Two months later, Joy Wheeler’s voice still nagged at his thoughts while Lyle read the latest developments on her daughter’s chart. Mrs. Wheeler was not going to take this news well. Not well at all.
“You’re sure about this, Maggie?”
“I was sure about it last month, now it’s a fact,” the nurse stated. “I don’t envy you, Doctor. I wouldn’t want to be the one to tell The Dragon Lady.”
Lyle sighed and gazed down at his silent patient. The worst of her lacerations and bruises had faded leaving lifeless blue-gray eyes imprisoned in a parchment shell of a face. Lyle had cared for many such cases while covering his graveyard shift at the trauma center. This particular little girl seemed to touch his heart. He didn’t feel sad for her . . .
“Okay, Maggie, start Wendy on prenatal supplements intravenously. Has The Dra . . . er Mrs. Wheeler been around to visit lately?”
“Funny you should ask, Doctor. We were just commenting, at the nurse’s station, that Mrs. Wheeler’s visits have become extremely irregular. Why back at the beginning, she was here every day; that voice just about drove us all crazy. Lately, she stops by about every other week . . .” Maggie frowned down at Wendy’s still figure. “Can I talk to you out in the hall, Doctor?”
“I didn’t want to say so in front of the patient,” Maggie began, closing the heavy oak door behind her. “But that woman never talks to the poor little thing when she visits. Just sits and stares. I’ve never seen anything like it. Seems she can’t say enough to us nurses—‘this sheet’s too tight—it’s cold in here’ wouldn’t you think she’d talk to the girl? Maybe I’m out of line but I’ll bet you dollars to donuts, once she finds out about the pregnancy, we’ll never see her again.”
“Maggie, your concern is admirable,” Lyle began, his mind a million miles away.
“This may be one of the reasons why the patient is not responding to treatment. Put a note on her chart for staff to begin talking to the girl. Maybe one of us will reach her.”
Ultimately, Maggie was right about Joy Wheeler. When Lyle caught up with Mrs. Wheeler a few days later with the disturbing news of Wendy’s ill-gotten pregnancy, she turned her small bird-like eyes to his face. Her sharp mouth mutely opened and closed a few times.

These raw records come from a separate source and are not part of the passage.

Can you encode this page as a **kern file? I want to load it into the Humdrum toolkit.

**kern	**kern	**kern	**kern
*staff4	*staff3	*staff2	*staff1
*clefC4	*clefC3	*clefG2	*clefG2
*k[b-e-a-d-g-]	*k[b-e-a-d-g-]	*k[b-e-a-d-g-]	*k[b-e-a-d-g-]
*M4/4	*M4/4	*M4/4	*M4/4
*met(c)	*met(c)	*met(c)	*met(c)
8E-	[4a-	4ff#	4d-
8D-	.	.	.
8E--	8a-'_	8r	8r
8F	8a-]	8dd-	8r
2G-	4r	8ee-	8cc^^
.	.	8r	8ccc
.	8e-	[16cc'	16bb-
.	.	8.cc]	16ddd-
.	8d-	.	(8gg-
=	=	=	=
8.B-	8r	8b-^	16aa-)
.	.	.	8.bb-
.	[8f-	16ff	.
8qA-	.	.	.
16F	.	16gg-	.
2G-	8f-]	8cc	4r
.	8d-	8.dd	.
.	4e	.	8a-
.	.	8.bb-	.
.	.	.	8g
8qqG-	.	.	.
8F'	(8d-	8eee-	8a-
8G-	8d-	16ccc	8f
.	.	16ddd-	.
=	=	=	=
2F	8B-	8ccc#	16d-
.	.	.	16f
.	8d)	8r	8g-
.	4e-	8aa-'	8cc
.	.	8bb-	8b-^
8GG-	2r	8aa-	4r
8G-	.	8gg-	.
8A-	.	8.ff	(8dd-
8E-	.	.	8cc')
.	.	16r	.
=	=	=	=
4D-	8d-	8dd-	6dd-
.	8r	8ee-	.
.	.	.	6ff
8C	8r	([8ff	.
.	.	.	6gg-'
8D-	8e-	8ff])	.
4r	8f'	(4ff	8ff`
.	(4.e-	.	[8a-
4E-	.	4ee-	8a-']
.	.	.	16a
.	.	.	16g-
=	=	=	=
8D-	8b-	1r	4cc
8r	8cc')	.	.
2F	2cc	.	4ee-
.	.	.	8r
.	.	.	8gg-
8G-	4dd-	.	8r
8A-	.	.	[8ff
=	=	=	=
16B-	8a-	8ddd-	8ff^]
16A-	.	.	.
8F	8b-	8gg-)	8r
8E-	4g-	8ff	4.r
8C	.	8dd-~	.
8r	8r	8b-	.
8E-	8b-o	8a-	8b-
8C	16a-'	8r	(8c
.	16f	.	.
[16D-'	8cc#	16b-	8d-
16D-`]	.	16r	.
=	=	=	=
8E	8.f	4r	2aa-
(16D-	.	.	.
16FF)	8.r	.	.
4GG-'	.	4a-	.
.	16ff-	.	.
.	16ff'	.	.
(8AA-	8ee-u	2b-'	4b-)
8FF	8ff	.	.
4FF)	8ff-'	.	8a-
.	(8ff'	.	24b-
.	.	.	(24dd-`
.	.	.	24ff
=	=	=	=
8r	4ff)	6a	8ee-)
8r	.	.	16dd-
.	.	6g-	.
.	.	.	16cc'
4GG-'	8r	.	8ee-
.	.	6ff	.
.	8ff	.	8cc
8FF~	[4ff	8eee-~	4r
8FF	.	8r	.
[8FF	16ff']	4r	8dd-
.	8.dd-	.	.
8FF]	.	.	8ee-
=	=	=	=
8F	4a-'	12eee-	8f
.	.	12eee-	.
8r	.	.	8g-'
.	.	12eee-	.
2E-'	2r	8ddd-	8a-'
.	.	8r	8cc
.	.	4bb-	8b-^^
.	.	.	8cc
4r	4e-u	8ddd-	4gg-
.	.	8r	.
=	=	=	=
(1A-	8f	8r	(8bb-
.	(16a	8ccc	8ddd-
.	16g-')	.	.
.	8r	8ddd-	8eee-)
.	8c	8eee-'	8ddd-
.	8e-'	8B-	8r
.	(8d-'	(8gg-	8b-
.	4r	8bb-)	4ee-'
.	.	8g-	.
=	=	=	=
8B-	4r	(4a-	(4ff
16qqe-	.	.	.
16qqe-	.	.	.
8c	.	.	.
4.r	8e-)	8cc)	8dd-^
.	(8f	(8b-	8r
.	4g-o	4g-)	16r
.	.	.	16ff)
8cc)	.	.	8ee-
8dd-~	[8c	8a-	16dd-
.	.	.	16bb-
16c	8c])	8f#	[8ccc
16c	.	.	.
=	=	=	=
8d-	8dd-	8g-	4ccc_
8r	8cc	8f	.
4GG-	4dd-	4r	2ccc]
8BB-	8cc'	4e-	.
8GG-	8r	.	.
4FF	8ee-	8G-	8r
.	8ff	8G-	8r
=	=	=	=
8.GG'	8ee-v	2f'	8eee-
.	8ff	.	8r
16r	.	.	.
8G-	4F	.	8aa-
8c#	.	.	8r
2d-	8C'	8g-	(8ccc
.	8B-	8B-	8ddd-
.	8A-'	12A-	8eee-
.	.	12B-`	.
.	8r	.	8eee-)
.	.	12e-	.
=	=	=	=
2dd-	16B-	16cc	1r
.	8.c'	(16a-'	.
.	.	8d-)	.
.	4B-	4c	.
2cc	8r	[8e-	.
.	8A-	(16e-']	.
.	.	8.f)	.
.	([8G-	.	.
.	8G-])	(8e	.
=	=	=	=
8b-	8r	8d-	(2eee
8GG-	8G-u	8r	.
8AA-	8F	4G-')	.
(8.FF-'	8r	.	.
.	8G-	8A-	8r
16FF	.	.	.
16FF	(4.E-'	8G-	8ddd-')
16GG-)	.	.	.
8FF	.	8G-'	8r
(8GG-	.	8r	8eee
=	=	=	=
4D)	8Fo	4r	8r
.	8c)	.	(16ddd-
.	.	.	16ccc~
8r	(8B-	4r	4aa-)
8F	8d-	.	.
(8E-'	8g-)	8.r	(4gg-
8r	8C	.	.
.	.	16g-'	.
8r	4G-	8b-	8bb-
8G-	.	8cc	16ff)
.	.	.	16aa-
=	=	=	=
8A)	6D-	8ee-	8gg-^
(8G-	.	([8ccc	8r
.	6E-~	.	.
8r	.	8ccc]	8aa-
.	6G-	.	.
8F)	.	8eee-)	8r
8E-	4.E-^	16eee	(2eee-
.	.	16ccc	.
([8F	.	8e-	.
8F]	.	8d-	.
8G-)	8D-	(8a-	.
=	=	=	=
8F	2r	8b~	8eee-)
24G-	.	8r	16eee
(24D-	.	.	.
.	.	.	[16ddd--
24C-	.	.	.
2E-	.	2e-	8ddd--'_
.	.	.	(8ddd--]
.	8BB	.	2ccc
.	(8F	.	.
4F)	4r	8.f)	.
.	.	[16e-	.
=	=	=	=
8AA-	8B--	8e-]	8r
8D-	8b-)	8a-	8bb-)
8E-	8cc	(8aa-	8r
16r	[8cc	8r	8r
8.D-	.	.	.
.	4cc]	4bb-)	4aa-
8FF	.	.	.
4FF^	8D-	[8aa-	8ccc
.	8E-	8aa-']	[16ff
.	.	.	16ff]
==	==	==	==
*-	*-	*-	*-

“Get rid of it!” she finally hissed
“Mrs. Wheeler, Wendy simply isn’t strong enough to withstand surgery,” Lyle said, struggling to keep his anger under control.
Lyle was used to dealing with people of all kinds. He failed to understand why this woman was able to push his buttons so easily.
“Just cut that monster out of her, Doctor. She can’t think for herself, right now. This is what she’d want. It’s for her own good”
She looked down at her motionless daughter, gently stroked a pale cheek, and then quickly bustled from the room nearly colliding with a drug cart on her way out.
Lyle wiped a single fat tear from one of Wendy’s stark blue-gray eyes.
“Don’t you worry about a thing, Sweetheart,” he whispered to the fragile invalid. “There isn’t any reason in the world for you not to have a fine healthy baby. No reason at all.”
Discouraged, Lyle picked up the girl’s chart to make a note on the impending abortion. Instead, with steady hands, he merely ordered an increase in vitamin dosage before striding from the room.